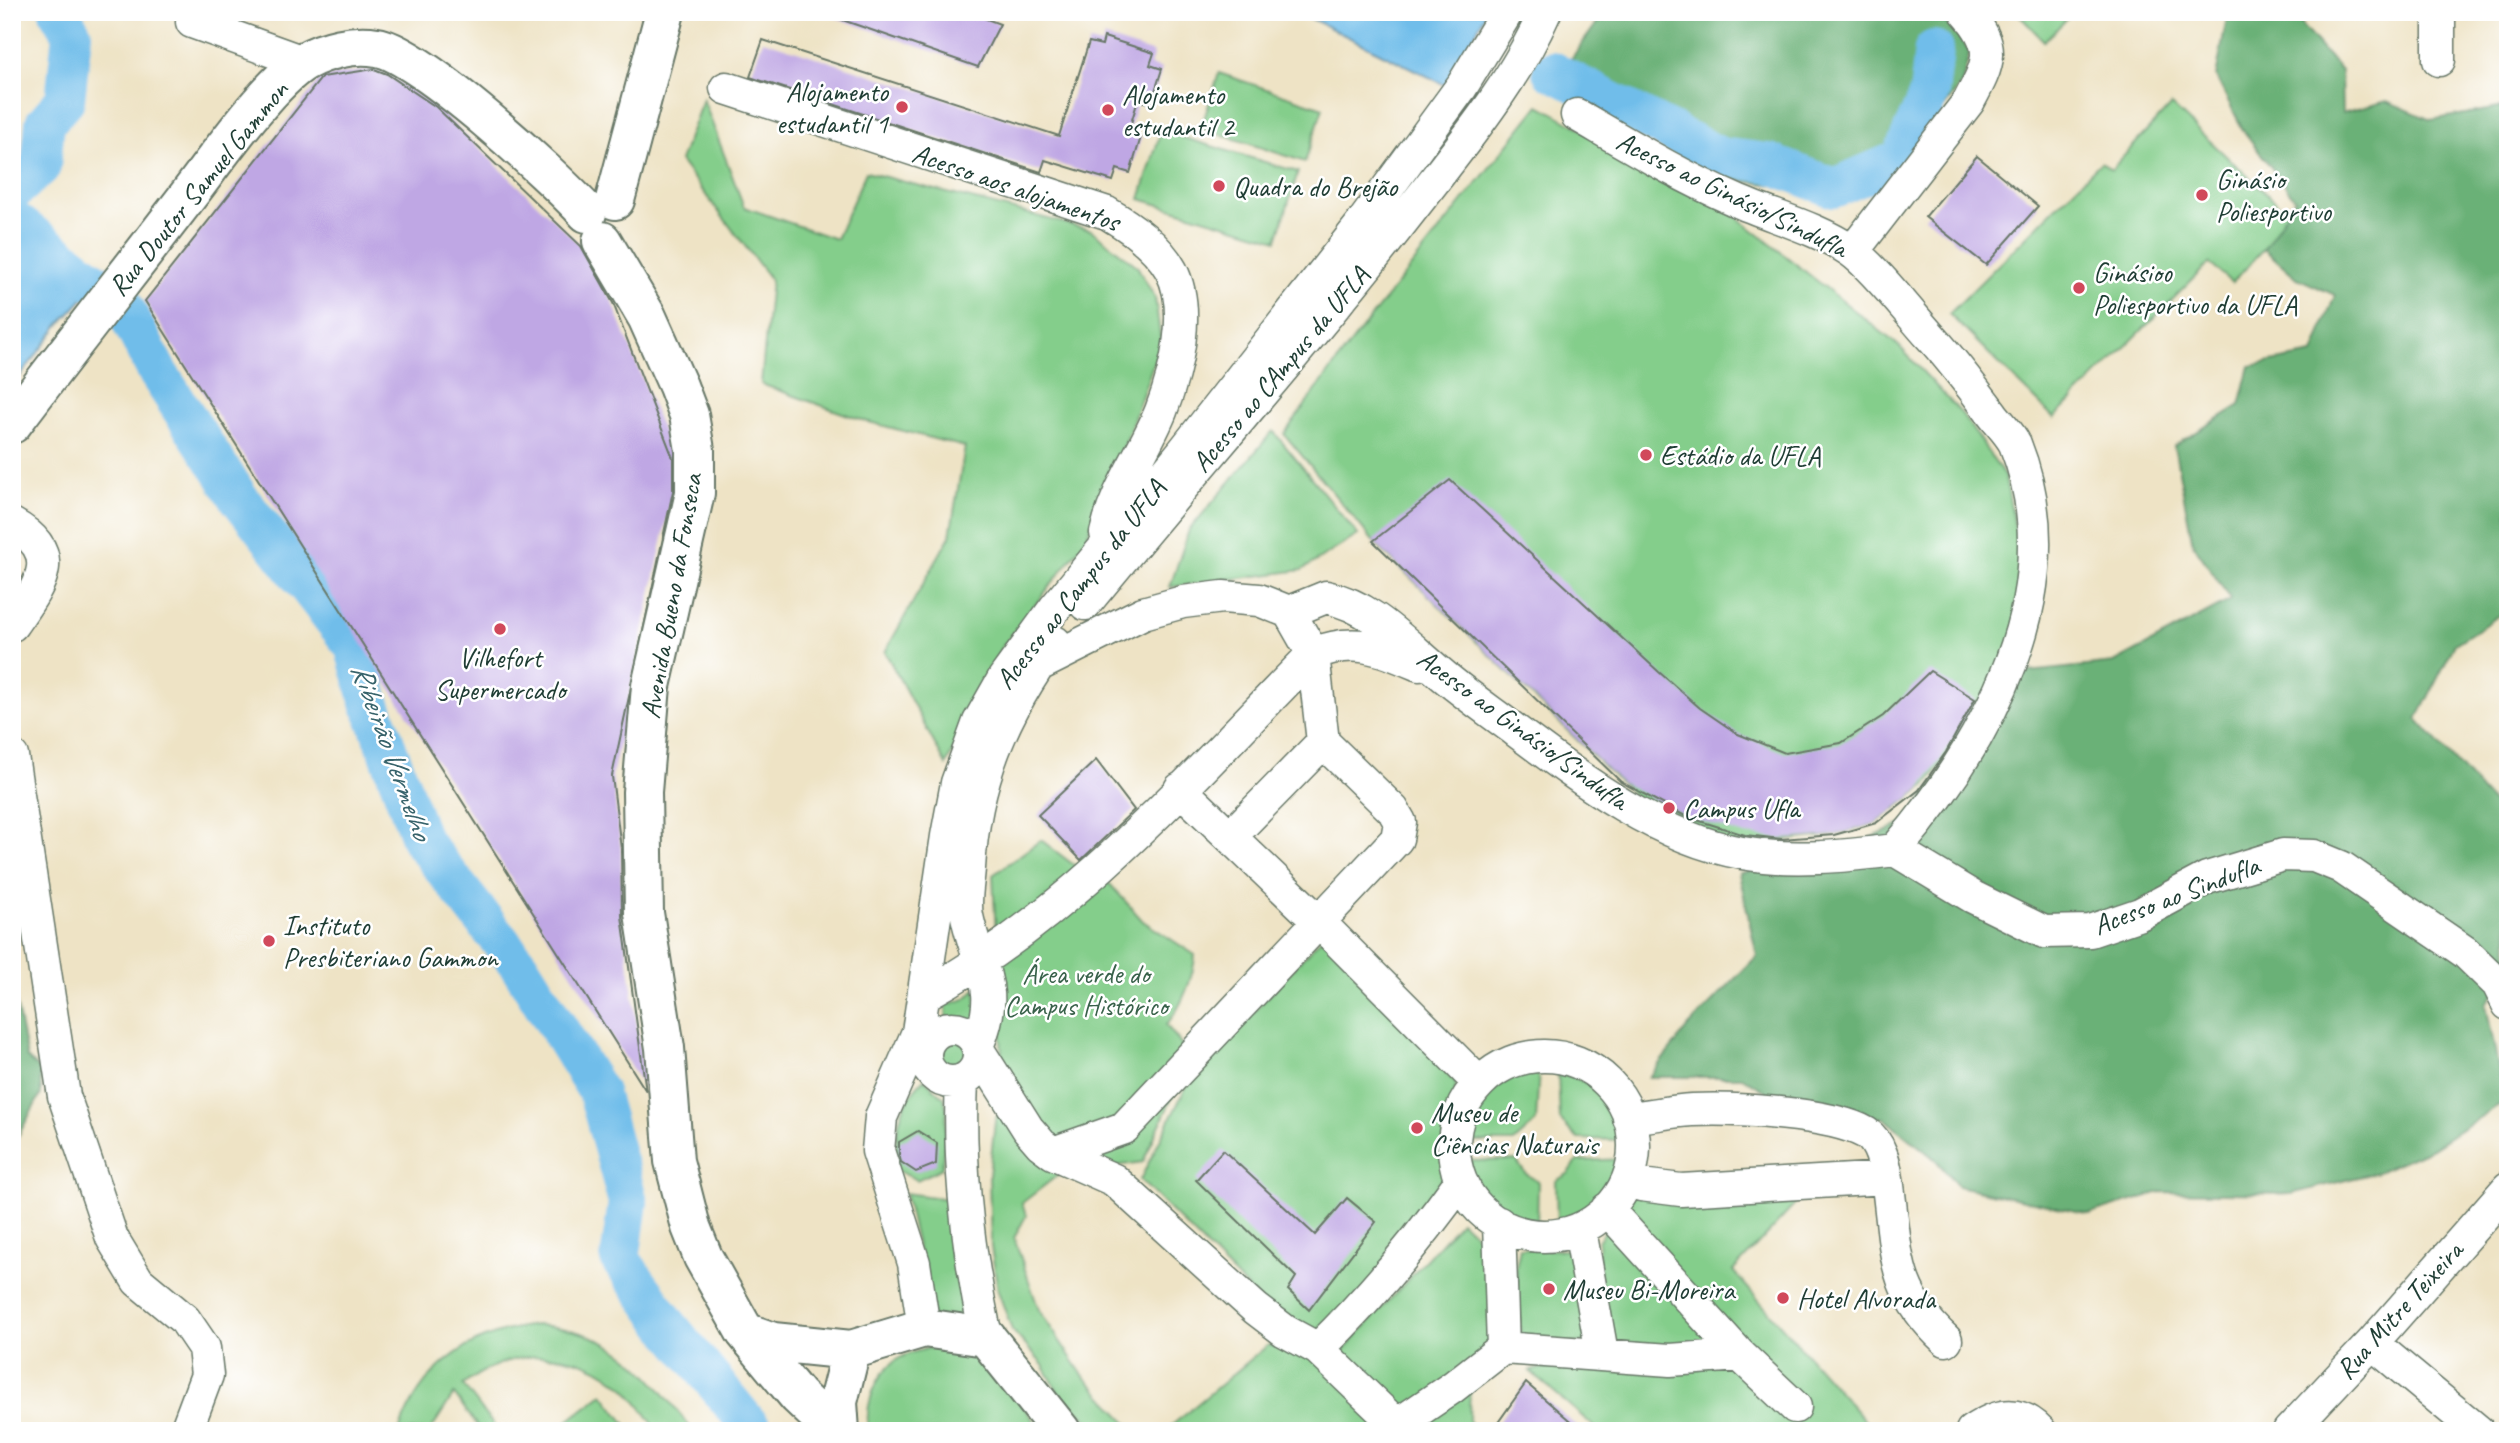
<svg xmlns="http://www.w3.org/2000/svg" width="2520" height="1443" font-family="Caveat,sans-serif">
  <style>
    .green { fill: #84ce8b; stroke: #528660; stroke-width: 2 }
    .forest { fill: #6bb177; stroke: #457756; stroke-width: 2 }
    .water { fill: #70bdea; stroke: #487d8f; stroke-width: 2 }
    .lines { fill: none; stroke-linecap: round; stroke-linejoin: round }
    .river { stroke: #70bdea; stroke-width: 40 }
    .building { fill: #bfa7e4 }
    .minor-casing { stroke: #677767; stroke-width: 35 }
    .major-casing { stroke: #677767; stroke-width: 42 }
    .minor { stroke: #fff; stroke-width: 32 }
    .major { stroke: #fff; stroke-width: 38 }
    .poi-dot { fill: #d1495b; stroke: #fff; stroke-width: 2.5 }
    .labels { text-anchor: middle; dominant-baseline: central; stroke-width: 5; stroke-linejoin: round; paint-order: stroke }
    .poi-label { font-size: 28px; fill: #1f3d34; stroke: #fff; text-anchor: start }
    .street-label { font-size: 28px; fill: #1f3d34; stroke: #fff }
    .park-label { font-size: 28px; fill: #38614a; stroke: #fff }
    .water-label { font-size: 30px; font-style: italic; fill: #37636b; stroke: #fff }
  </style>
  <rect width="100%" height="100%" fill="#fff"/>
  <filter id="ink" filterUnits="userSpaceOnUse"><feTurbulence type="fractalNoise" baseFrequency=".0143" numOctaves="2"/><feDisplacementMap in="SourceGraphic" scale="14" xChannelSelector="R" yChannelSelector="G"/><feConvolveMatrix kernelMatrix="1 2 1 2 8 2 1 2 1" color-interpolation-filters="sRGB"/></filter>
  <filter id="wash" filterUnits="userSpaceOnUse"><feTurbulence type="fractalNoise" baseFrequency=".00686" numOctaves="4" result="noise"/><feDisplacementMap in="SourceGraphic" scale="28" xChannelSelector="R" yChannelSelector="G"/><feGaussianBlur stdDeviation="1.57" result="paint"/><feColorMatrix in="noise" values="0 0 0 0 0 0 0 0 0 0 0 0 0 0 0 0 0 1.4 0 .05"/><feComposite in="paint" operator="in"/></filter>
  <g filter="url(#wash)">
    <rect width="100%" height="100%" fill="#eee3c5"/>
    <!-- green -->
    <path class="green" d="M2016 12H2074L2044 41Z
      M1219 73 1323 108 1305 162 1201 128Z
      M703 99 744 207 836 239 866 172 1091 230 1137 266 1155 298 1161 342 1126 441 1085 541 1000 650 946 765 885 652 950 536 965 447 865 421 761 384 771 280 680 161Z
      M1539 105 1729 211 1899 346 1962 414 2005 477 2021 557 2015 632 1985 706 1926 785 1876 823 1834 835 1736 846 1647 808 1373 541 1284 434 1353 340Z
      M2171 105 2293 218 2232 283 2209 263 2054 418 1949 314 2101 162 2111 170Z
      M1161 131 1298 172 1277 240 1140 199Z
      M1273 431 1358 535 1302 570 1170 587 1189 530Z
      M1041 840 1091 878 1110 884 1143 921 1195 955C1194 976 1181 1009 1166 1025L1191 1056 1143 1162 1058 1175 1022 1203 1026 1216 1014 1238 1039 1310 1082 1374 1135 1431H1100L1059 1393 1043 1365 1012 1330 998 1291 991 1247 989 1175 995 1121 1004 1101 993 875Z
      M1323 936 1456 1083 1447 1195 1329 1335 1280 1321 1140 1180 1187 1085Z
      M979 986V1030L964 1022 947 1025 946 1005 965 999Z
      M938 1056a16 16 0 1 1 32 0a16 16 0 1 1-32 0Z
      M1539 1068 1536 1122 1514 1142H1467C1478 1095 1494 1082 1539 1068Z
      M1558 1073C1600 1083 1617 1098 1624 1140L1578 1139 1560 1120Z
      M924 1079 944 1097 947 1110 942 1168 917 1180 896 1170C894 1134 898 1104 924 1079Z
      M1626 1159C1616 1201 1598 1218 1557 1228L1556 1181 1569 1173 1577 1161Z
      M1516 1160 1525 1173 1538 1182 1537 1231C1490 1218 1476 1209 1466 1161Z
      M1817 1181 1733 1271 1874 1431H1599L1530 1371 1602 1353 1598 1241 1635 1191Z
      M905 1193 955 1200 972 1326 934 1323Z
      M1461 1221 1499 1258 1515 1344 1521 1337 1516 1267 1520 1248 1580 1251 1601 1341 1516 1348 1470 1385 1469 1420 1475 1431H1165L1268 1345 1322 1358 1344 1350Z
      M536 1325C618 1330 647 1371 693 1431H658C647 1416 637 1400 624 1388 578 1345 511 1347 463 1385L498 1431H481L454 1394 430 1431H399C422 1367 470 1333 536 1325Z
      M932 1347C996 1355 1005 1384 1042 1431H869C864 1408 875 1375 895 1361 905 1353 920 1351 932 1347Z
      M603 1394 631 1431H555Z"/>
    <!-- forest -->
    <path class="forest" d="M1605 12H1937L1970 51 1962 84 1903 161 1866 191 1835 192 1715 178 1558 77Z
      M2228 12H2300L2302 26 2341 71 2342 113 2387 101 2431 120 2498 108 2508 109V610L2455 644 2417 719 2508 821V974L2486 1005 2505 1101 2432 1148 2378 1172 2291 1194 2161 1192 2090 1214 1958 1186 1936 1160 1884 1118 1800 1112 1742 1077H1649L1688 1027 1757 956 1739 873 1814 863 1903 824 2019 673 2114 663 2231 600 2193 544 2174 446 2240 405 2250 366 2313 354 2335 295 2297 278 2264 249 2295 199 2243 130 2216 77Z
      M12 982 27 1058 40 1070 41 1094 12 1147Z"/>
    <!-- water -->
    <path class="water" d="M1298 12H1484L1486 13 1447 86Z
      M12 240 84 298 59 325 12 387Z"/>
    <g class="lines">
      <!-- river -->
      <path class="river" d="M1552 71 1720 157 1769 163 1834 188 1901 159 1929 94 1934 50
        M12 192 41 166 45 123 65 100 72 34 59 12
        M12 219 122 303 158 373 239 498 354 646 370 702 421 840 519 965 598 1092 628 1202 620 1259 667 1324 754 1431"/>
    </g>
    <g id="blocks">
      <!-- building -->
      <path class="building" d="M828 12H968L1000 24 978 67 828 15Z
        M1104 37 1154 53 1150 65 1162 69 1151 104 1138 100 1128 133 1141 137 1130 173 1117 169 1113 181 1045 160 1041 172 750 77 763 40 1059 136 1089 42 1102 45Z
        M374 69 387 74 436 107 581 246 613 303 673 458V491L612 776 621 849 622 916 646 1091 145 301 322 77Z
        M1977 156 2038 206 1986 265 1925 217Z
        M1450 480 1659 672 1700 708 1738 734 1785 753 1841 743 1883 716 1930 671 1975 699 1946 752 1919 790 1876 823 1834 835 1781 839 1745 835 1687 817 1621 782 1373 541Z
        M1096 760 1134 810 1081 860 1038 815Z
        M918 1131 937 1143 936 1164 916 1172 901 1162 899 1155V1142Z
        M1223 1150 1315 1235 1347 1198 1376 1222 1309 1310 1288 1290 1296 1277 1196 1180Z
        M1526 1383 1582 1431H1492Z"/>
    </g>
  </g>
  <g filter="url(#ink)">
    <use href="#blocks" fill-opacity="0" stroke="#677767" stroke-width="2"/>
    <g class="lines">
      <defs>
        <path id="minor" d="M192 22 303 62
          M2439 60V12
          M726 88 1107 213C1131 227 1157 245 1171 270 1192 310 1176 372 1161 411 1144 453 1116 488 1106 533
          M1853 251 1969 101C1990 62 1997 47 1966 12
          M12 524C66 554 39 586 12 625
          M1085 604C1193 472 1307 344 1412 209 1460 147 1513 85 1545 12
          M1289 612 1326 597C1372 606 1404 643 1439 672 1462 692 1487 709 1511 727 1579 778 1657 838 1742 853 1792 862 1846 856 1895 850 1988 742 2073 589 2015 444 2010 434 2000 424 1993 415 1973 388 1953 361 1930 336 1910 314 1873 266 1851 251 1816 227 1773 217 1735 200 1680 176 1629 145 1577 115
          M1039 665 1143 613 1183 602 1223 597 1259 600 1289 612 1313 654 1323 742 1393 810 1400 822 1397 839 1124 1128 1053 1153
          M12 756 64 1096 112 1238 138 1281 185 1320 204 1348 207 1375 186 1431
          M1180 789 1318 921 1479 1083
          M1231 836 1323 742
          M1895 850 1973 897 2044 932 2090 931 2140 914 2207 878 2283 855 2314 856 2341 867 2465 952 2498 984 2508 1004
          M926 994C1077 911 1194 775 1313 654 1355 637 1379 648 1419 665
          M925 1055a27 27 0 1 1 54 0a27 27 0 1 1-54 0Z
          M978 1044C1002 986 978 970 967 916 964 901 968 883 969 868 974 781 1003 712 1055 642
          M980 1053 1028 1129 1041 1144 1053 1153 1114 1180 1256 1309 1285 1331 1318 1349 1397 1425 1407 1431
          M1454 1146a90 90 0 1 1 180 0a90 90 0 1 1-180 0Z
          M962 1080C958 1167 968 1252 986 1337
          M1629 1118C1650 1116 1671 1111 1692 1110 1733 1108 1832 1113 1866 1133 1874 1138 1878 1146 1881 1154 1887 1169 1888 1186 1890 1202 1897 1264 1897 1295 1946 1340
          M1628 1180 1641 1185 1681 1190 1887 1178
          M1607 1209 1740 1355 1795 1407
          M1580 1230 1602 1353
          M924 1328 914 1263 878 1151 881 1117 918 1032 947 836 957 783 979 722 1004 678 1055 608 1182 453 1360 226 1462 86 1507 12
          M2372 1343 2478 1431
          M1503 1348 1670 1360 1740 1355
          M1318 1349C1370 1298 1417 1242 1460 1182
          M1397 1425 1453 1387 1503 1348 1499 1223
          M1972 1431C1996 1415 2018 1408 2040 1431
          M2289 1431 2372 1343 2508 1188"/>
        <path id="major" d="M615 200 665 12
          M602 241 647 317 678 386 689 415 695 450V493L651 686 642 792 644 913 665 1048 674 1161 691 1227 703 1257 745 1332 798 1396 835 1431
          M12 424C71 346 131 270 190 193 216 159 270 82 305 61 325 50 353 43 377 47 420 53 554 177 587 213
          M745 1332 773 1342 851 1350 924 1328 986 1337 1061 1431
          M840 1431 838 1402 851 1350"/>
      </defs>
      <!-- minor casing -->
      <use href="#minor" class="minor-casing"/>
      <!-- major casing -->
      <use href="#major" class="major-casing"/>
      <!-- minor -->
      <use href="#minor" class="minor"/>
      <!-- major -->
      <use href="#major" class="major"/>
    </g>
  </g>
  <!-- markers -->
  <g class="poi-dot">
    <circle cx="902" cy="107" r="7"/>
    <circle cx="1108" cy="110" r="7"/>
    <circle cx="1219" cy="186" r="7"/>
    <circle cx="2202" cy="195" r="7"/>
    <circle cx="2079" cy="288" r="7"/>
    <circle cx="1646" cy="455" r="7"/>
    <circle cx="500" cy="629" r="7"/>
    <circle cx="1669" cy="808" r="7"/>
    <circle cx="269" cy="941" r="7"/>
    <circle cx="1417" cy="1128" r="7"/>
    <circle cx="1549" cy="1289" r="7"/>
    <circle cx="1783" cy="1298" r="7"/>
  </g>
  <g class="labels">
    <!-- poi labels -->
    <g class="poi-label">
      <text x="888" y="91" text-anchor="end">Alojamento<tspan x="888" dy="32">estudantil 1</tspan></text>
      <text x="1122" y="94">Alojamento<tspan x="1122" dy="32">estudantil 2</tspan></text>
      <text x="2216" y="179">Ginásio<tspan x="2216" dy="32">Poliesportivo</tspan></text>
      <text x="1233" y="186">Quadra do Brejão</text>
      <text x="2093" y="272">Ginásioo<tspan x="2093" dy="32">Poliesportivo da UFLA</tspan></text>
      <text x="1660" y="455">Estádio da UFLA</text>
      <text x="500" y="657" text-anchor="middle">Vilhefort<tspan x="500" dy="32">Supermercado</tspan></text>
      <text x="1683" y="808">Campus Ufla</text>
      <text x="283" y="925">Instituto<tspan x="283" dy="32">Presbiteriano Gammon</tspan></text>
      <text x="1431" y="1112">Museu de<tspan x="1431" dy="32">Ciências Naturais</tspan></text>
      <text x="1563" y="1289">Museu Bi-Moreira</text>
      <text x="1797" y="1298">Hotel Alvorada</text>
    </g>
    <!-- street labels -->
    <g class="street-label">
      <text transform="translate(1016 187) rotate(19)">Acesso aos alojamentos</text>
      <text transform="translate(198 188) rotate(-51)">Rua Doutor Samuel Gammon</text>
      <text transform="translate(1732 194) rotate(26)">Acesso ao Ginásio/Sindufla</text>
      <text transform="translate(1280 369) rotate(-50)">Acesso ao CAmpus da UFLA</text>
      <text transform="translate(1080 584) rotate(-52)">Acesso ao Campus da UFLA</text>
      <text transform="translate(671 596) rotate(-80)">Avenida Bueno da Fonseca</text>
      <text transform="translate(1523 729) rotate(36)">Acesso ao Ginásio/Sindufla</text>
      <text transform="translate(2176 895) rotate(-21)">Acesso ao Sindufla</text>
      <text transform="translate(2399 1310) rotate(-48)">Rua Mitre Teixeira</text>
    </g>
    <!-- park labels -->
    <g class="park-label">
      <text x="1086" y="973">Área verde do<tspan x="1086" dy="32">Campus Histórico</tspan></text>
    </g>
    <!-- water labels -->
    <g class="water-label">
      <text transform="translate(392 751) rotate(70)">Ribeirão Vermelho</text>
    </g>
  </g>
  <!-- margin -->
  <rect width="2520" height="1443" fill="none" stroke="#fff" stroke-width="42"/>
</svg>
============================================================
Extract every line containing the string "SourceGraphic" from the material.

• Response:
  <filter id="ink" filterUnits="userSpaceOnUse"><feTurbulence type="fractalNoise" baseFrequency=".0143" numOctaves="2"/><feDisplacementMap in="SourceGraphic" scale="14" xChannelSelector="R" yChannelSelector="G"/><feConvolveMatrix kernelMatrix="1 2 1 2 8 2 1 2 1" color-interpolation-filters="sRGB"/></filter>
  <filter id="wash" filterUnits="userSpaceOnUse"><feTurbulence type="fractalNoise" baseFrequency=".00686" numOctaves="4" result="noise"/><feDisplacementMap in="SourceGraphic" scale="28" xChannelSelector="R" yChannelSelector="G"/><feGaussianBlur stdDeviation="1.57" result="paint"/><feColorMatrix in="noise" values="0 0 0 0 0 0 0 0 0 0 0 0 0 0 0 0 0 1.4 0 .05"/><feComposite in="paint" operator="in"/></filter>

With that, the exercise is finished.